It will surprise you not that I once again blew by my latest Beer 101 column on the Sherbrooke website, which is now almost a month old. (Sorry.) In this/last month’s installment I pondered fruit. You can read it here. It was one of those columns that made me step outside myself and try to appreciate what others see in fruit-accented beer.

You see, I generally don’t like fruit beer. There are very few that I have tasted where I feel that both the fruit and the beer have been honoured by the brewers. Most fruit beer on the market are insipid American wheat with raspberry or blueberry extract tossed in. It is more cider than beer to my palate. The beer is watery and boring and all I end up smelling and tasting is fruit.

However, it is not my job to caustically look down on the choices of others. I must understand. And so I try. You see, fruit beer is easy. It is summery. It reminds us of refreshing drinks of our youth. And besides, who doesn’t like blueberries and raspberries – they may be the most popular fruits after apples (which tend to not go as well in beer).

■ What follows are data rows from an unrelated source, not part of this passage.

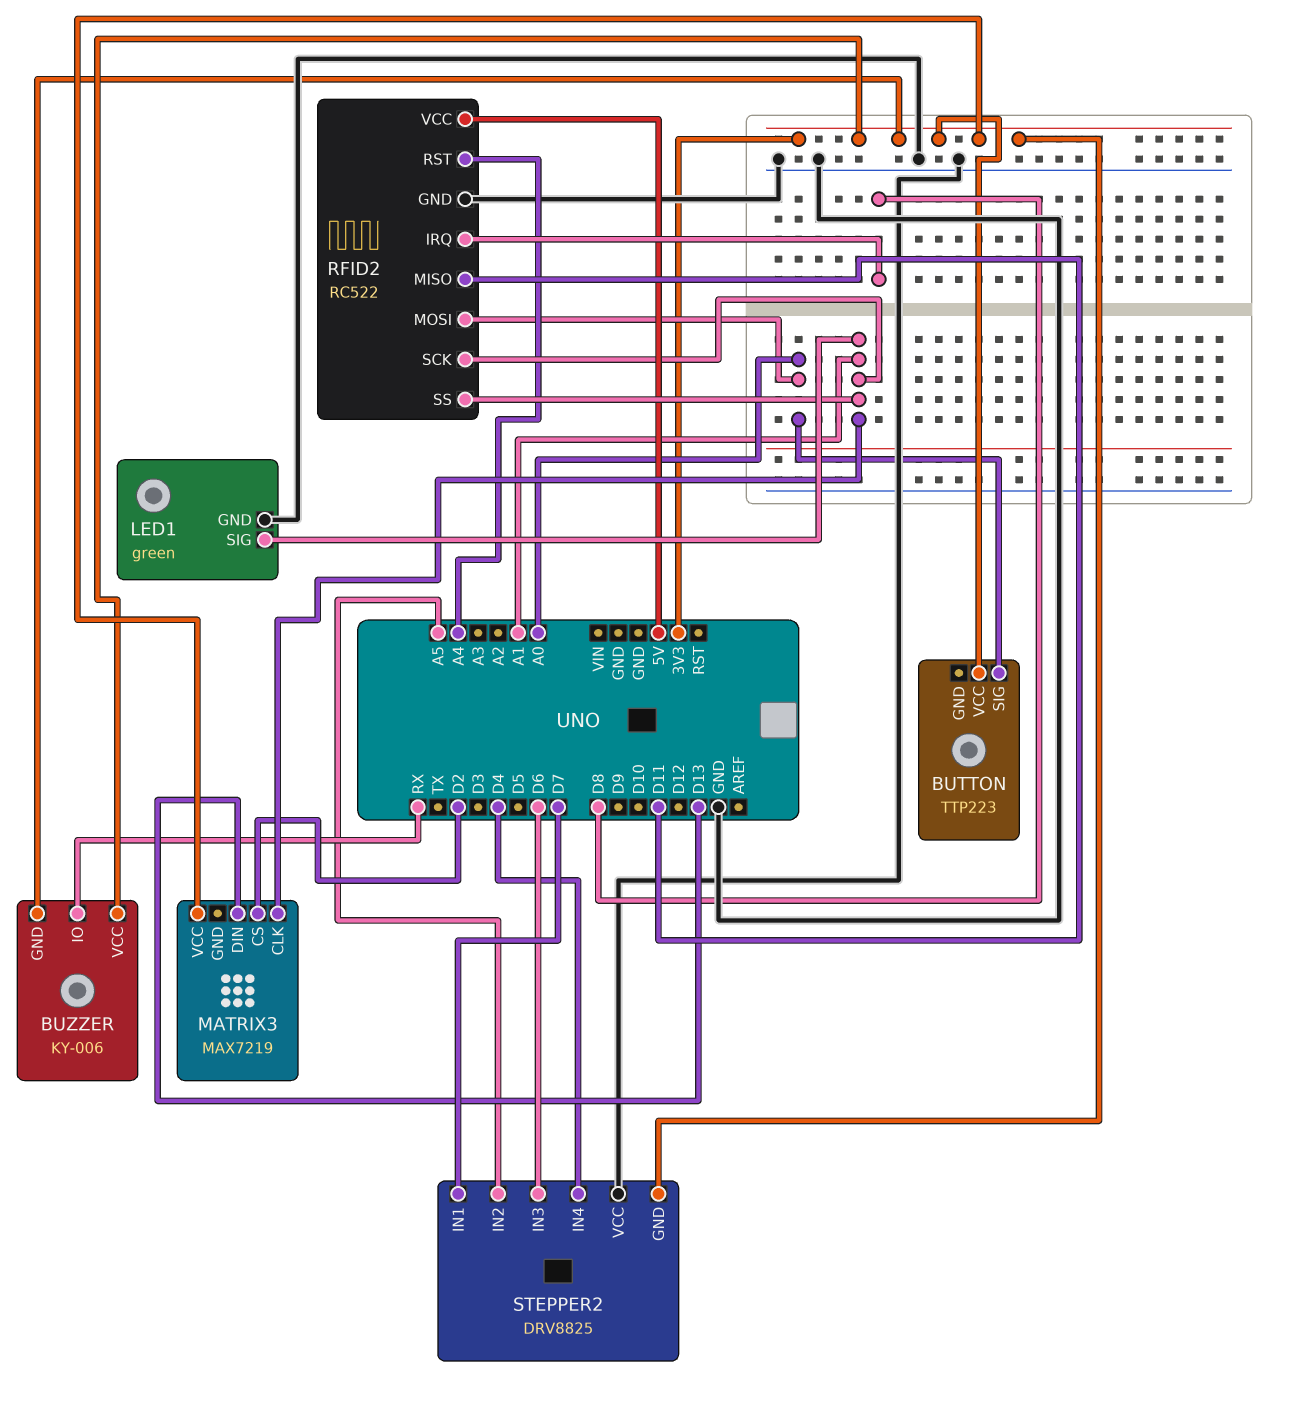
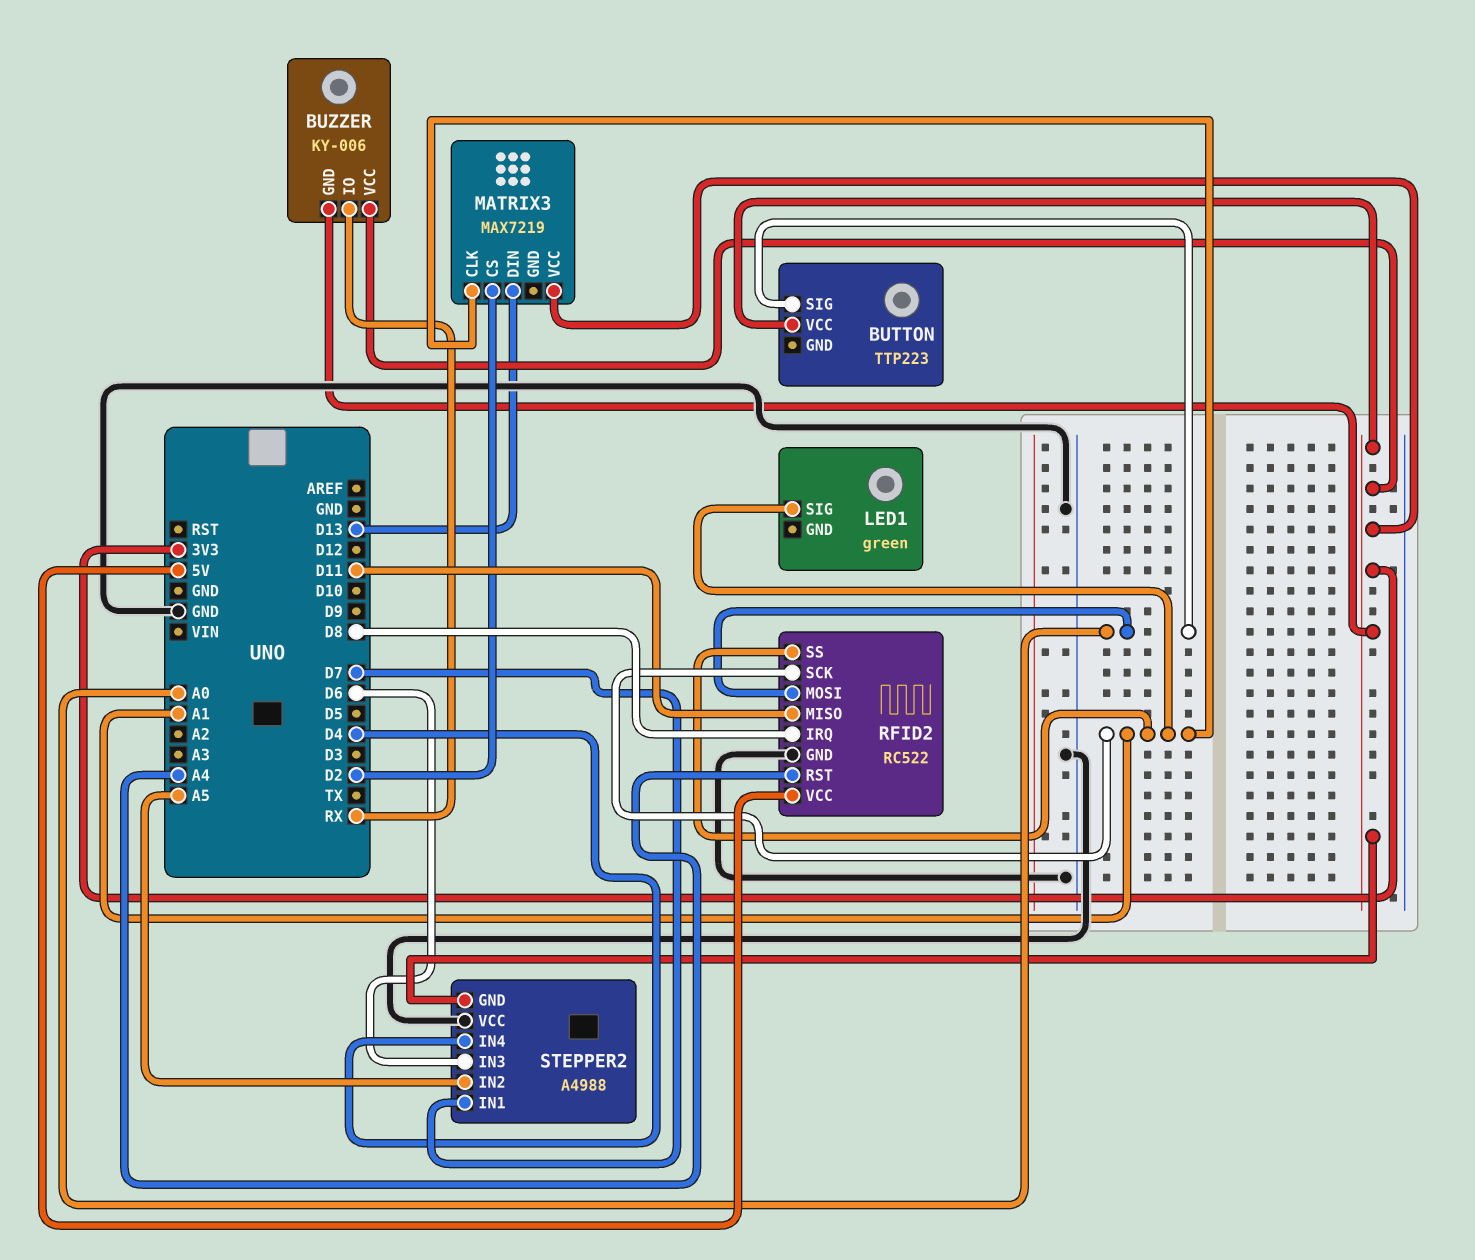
LED1 pin GND: GND -> none
STEPPER2: DRV8825 -> A4988

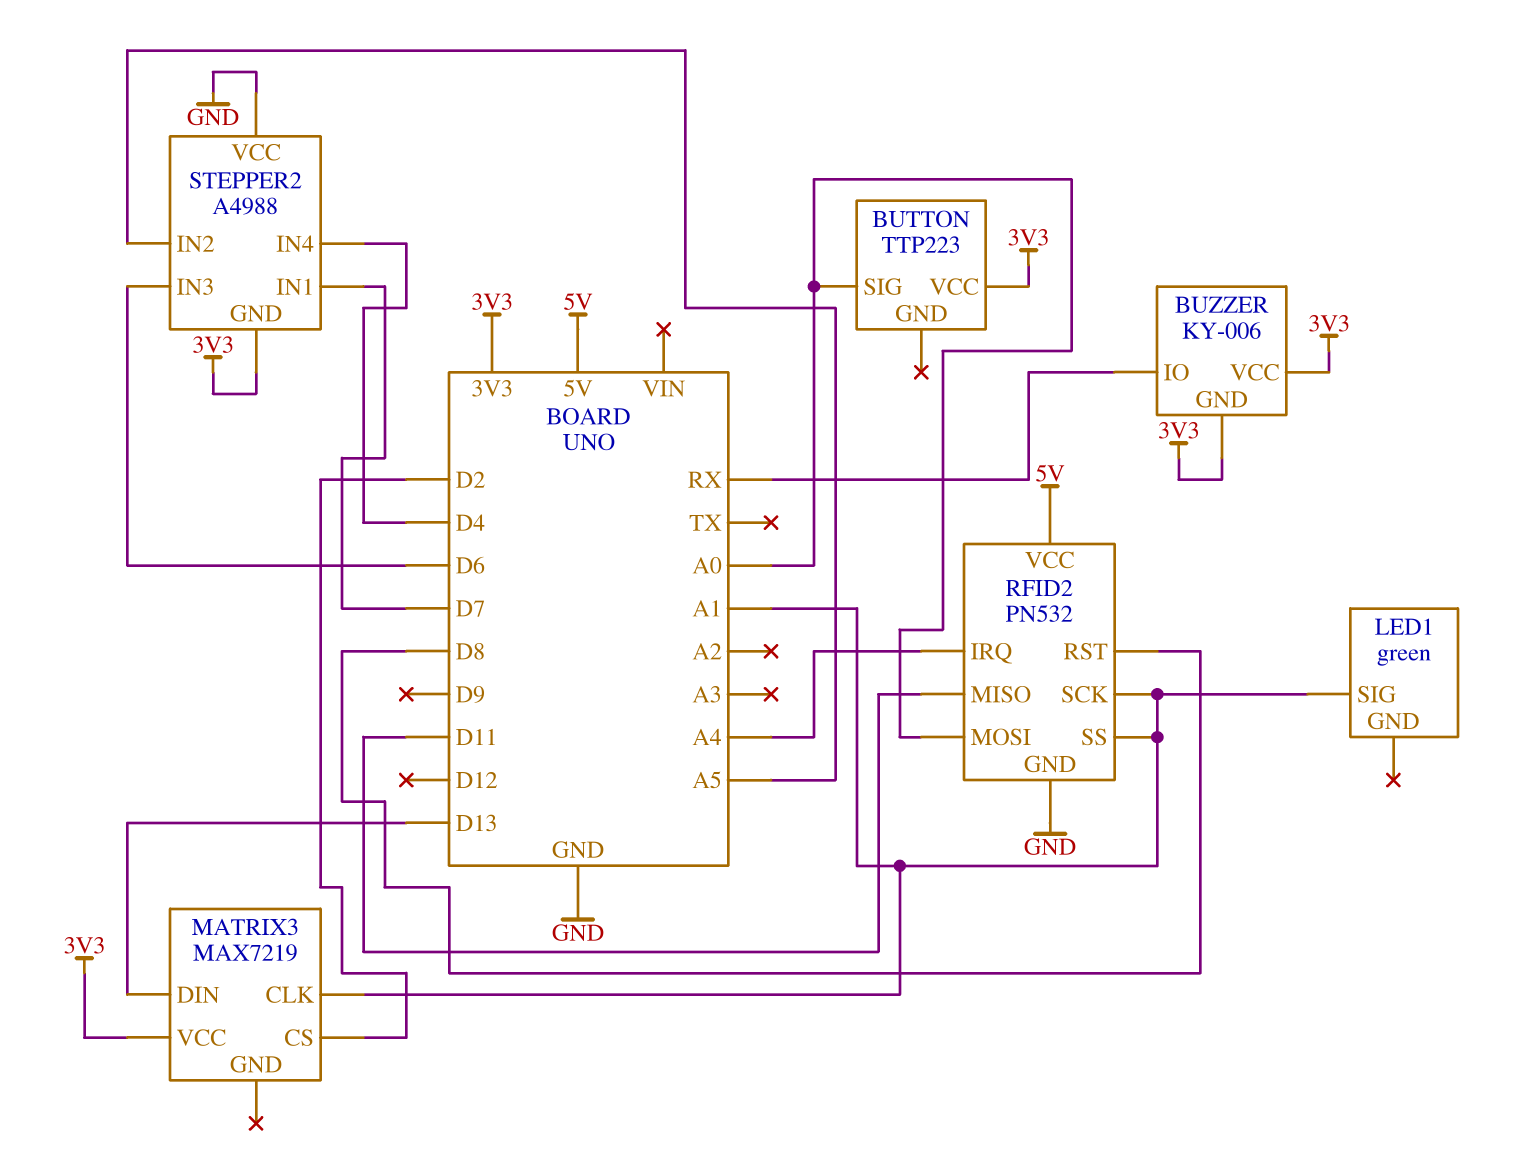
RFID2: RC522 -> PN532
RFID2 pin IRQ: D8 -> A4
RFID2 pin RST: A4 -> D8

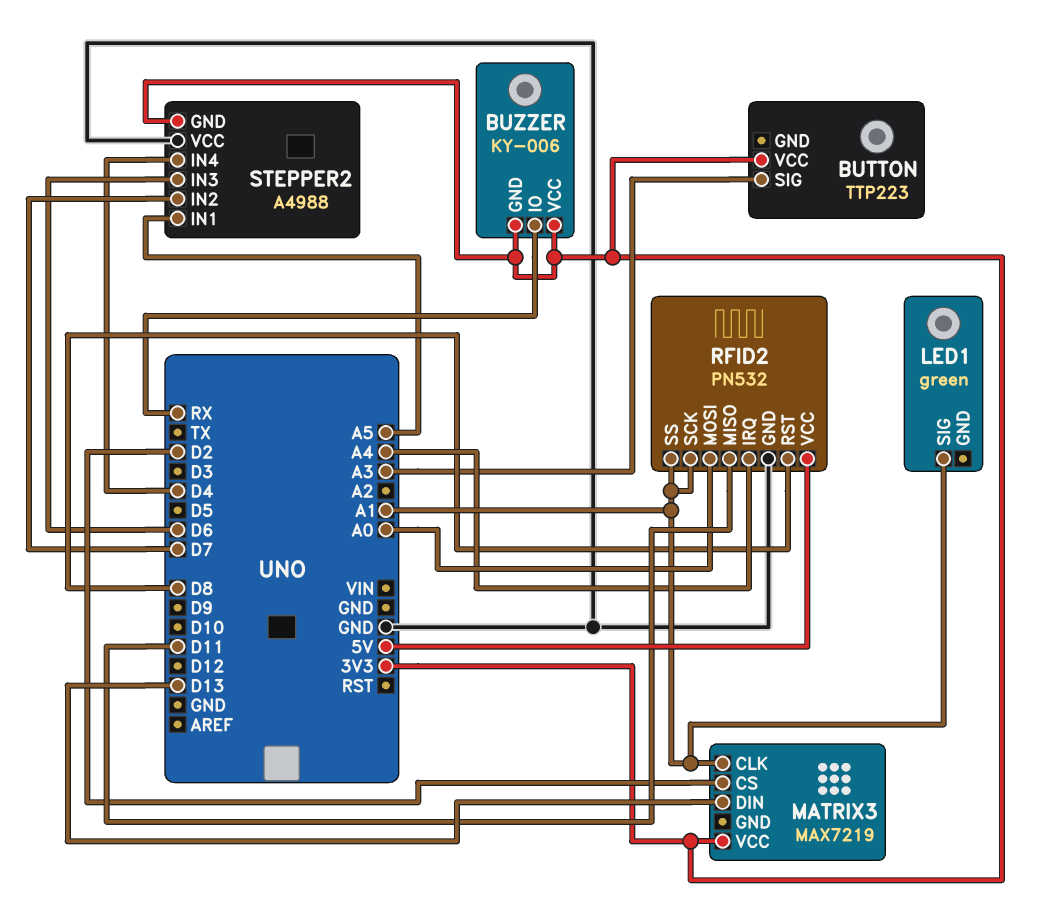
BUTTON pin SIG: A0 -> A3
STEPPER2 pin IN1: D7 -> A5
STEPPER2 pin IN2: A5 -> D7

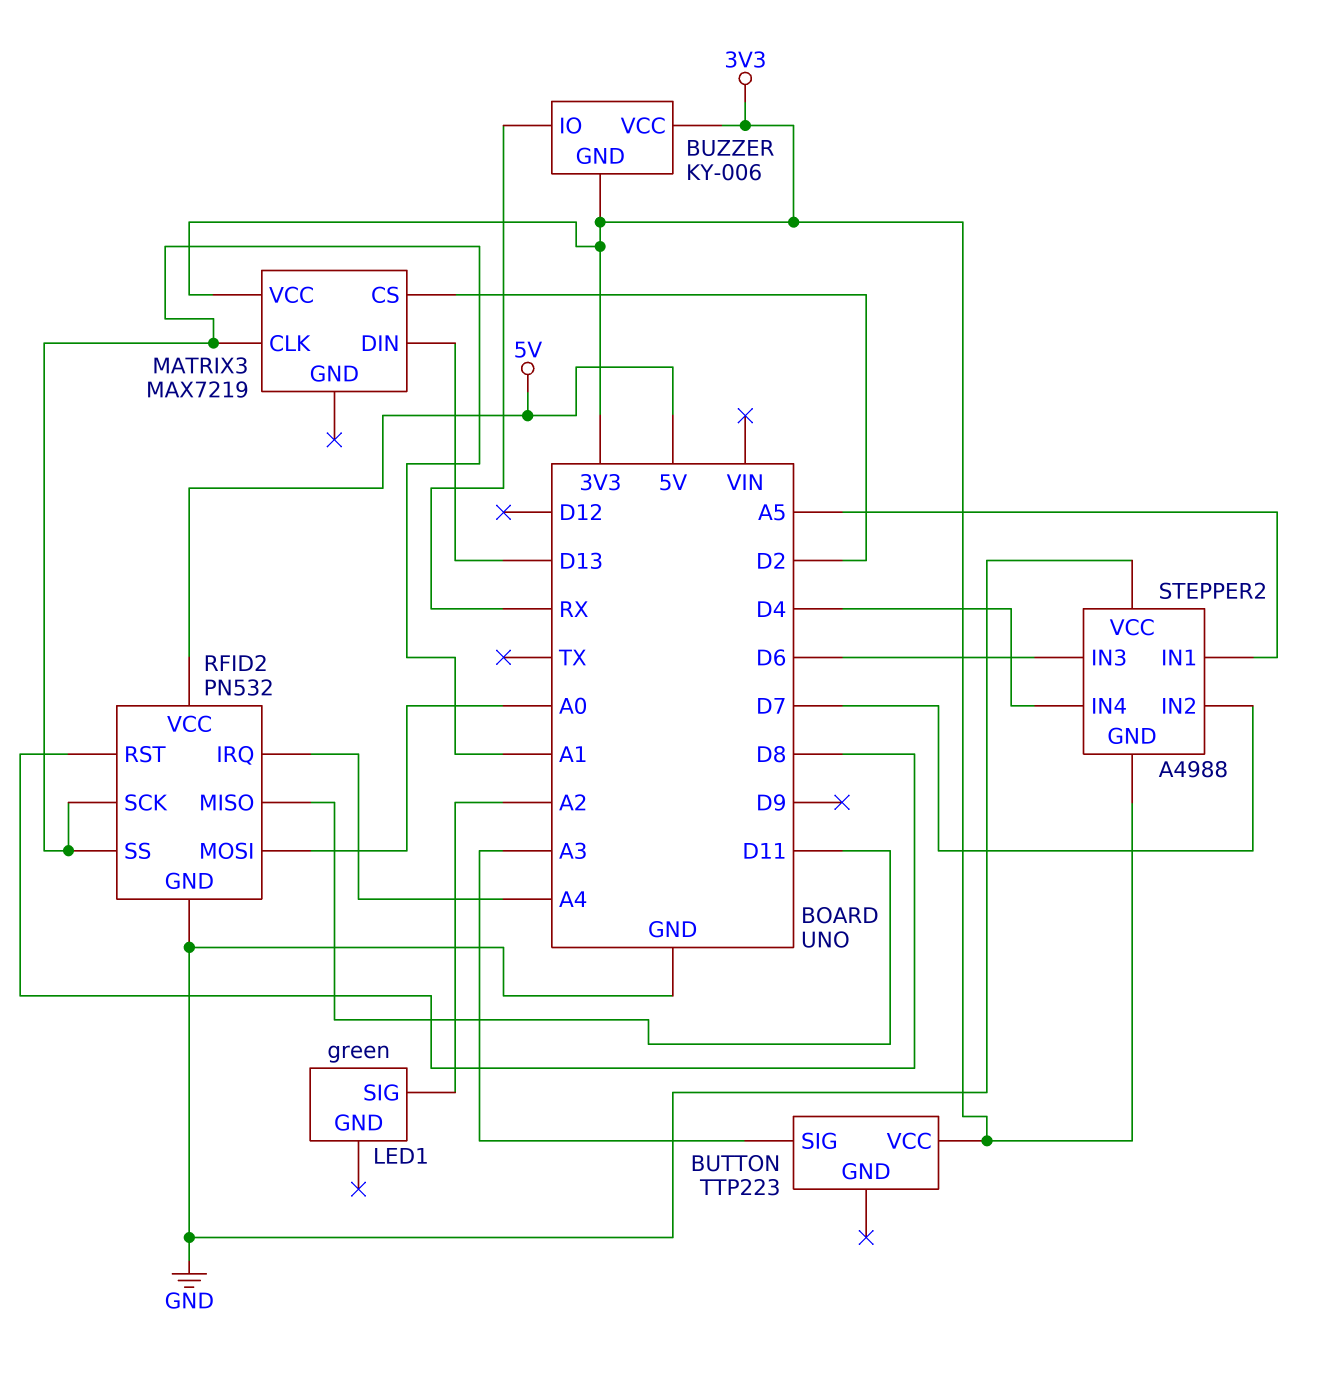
LED1 pin SIG: A1 -> A2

So, fruit beer are popular. So be it.

But in Beer 101, I wanted to push a bit further and suggest some ways in which fruit can be successfully applied to beer and satisfy even the most picky beer geek. It took a look at some of the obvious choices and explained why they work better than your corner-pub raspberry wheat beer. I, naturally, mentioned Lambic – but do so knowing it is so far removed from regular fruit beer that it hardly fits in the same box. But I extol the values of darker, richer fruits in darker beer, and examine the possibility that you can use the quintessential blueberry and still build a decent beer. I also, of course, suggest some fruit that – at least to my experience – have never worked (maybe your mileage differs) in beer. Say, for example, banana. Isn’t that an ester we normally try to avoid in beer (weizens excepted)?

You see, despite my regular protestations, I do believe that fruit and beer can work. In many ways they are ready made for one another. You just have to build it from the beer up in my opinion. What are the characteristics of your beer? Roast? Chocolate? Caramel? Grainy malt? Sweet? Hoppy? Once you have established that, only then should you start thinking about your fruit. What will contrast or compliment that style properly? How might you bring out some interesting interplay between the fruit and the beer? With those questions, you could build an excellent fruit beer. I just imagine it won’t look like most of those you can get at a neighbourhood pub.